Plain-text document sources
○ ○ ○ ○ ○

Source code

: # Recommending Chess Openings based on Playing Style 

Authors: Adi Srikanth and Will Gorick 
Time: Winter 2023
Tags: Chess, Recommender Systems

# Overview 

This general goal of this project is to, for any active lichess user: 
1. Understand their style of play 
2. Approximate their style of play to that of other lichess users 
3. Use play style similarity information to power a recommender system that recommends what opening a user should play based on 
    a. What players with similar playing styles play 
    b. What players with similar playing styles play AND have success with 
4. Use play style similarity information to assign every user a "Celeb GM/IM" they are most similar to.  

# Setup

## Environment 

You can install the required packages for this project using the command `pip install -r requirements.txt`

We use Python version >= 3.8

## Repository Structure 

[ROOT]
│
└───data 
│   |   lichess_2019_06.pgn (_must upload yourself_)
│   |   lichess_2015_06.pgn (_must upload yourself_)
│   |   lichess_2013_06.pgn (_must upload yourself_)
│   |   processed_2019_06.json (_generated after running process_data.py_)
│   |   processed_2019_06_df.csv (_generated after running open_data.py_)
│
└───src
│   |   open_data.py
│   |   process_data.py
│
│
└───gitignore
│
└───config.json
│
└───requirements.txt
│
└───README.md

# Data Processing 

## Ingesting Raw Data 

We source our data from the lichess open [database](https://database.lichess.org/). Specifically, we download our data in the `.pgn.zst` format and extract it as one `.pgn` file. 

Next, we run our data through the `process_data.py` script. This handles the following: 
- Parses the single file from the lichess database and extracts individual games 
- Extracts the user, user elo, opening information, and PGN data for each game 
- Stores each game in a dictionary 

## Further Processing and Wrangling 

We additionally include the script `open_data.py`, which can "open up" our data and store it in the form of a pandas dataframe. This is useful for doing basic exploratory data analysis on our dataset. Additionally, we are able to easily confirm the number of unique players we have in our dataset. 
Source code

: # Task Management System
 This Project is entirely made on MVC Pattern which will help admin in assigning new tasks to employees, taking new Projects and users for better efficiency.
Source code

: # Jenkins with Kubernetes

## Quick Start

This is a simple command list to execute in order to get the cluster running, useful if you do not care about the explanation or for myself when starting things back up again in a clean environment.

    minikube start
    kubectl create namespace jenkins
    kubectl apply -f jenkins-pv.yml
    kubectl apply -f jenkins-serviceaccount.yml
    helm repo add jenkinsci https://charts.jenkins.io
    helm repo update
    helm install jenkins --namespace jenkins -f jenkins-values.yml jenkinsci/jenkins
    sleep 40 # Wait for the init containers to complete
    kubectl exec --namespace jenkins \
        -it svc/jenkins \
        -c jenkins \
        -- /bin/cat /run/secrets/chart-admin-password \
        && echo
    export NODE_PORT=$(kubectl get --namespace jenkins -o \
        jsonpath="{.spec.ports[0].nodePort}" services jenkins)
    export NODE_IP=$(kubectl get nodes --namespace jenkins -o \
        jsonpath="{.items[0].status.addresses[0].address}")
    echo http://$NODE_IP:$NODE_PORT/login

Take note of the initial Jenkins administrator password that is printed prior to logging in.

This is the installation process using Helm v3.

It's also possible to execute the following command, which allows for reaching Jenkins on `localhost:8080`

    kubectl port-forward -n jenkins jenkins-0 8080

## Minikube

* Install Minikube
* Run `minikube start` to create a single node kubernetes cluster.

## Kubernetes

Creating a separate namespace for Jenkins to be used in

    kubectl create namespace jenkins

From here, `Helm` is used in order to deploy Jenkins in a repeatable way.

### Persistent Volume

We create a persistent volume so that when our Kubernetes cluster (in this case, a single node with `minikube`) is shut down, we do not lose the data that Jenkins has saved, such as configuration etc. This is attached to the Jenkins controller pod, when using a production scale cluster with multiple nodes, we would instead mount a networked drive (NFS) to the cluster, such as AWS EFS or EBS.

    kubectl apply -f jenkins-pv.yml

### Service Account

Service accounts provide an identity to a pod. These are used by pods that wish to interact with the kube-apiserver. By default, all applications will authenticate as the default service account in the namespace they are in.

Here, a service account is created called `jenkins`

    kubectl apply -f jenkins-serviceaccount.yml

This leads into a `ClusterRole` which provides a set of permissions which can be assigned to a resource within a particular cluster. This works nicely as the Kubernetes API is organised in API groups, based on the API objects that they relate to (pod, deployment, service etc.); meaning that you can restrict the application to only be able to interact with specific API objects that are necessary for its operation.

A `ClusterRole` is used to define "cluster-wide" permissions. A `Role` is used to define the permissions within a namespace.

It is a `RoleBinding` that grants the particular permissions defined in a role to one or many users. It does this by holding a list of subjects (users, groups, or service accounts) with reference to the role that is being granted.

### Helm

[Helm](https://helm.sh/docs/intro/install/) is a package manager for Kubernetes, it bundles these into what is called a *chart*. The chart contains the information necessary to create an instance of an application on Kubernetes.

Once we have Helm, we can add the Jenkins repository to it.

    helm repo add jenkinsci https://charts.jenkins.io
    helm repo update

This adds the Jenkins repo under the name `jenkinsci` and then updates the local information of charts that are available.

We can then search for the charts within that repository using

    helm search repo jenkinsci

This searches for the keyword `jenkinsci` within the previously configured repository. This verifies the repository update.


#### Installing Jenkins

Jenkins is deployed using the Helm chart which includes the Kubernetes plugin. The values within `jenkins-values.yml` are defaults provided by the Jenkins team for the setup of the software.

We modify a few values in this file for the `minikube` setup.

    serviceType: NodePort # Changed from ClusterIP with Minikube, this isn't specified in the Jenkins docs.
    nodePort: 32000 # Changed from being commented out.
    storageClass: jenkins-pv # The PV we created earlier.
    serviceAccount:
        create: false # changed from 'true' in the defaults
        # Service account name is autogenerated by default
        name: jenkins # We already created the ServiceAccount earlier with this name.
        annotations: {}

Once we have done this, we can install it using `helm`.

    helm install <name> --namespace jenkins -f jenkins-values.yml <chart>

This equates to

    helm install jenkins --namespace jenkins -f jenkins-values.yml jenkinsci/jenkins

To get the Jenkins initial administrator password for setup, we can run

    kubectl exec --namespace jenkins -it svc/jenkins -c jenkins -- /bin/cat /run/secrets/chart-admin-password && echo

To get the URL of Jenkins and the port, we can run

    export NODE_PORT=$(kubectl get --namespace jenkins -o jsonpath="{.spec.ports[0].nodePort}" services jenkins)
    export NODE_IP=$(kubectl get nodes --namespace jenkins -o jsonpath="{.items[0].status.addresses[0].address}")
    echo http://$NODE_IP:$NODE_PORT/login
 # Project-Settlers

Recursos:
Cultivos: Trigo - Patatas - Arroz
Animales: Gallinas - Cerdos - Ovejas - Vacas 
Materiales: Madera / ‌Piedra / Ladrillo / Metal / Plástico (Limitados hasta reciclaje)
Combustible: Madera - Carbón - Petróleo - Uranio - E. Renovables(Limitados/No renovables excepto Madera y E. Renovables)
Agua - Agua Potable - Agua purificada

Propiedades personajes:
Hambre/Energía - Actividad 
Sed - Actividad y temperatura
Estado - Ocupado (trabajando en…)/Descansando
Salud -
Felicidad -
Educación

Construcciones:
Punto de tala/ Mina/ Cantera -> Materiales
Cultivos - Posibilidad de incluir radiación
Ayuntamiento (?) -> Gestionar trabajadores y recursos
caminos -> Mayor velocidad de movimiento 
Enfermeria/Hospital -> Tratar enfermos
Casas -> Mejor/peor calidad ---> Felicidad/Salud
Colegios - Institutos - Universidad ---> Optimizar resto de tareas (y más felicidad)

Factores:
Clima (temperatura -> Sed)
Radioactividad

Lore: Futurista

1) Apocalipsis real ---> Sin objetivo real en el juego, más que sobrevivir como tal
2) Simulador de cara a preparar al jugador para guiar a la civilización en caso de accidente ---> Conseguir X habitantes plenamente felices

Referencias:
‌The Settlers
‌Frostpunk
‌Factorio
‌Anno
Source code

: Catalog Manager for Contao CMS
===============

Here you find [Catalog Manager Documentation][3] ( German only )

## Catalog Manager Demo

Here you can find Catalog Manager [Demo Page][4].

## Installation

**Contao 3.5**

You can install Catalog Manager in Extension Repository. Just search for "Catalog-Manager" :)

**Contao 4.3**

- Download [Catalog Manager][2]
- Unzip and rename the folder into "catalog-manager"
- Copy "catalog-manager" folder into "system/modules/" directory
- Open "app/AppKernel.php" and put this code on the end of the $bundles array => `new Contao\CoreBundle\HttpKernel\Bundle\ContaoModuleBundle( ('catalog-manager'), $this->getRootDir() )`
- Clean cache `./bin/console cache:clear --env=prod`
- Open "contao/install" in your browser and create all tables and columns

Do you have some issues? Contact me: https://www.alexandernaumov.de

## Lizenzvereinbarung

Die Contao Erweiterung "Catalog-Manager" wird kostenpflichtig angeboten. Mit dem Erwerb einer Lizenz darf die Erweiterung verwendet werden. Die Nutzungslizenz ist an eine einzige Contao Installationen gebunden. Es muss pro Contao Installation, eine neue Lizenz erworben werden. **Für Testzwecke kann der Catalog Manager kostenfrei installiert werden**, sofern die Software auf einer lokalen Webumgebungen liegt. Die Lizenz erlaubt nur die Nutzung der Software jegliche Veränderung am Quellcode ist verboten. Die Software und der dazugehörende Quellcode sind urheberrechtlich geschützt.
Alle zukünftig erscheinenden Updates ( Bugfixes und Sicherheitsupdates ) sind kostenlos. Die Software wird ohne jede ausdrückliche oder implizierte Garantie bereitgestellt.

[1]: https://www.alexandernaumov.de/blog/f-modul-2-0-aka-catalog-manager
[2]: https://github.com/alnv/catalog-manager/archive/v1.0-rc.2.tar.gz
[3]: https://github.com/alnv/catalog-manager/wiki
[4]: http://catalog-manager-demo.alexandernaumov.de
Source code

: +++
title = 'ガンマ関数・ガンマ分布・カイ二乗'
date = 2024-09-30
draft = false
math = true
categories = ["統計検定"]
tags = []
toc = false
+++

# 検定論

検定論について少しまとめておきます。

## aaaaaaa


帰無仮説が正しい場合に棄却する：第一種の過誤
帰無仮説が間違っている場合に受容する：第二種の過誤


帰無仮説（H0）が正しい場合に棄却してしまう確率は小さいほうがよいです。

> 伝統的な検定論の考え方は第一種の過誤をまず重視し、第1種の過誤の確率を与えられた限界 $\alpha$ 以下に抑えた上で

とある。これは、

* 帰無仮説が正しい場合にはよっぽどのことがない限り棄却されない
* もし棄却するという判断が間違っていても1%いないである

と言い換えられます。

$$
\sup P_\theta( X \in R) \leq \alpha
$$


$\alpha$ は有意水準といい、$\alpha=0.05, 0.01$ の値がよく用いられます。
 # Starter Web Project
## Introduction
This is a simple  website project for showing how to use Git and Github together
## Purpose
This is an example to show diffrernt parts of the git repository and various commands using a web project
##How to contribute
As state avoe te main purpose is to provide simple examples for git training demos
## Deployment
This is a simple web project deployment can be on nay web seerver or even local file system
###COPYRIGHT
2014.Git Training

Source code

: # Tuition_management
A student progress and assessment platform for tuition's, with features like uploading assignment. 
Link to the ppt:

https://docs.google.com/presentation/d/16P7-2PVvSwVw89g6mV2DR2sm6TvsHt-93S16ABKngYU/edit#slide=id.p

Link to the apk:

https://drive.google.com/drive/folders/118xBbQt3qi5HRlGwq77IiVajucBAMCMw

○ ○ ○ ○ ○

■ HOW TO COMPLETE THIS TASK:
From the data above, output exactly the lines between the one containing "kubectl exec --namespace jenkins \" and the one containing "export NODE_PORT=$(kubectl get --namespace jenkins -o \", counting both of them.

■ TASK RESPONSE:
    kubectl exec --namespace jenkins \
        -it svc/jenkins \
        -c jenkins \
        -- /bin/cat /run/secrets/chart-admin-password \
        && echo
    export NODE_PORT=$(kubectl get --namespace jenkins -o \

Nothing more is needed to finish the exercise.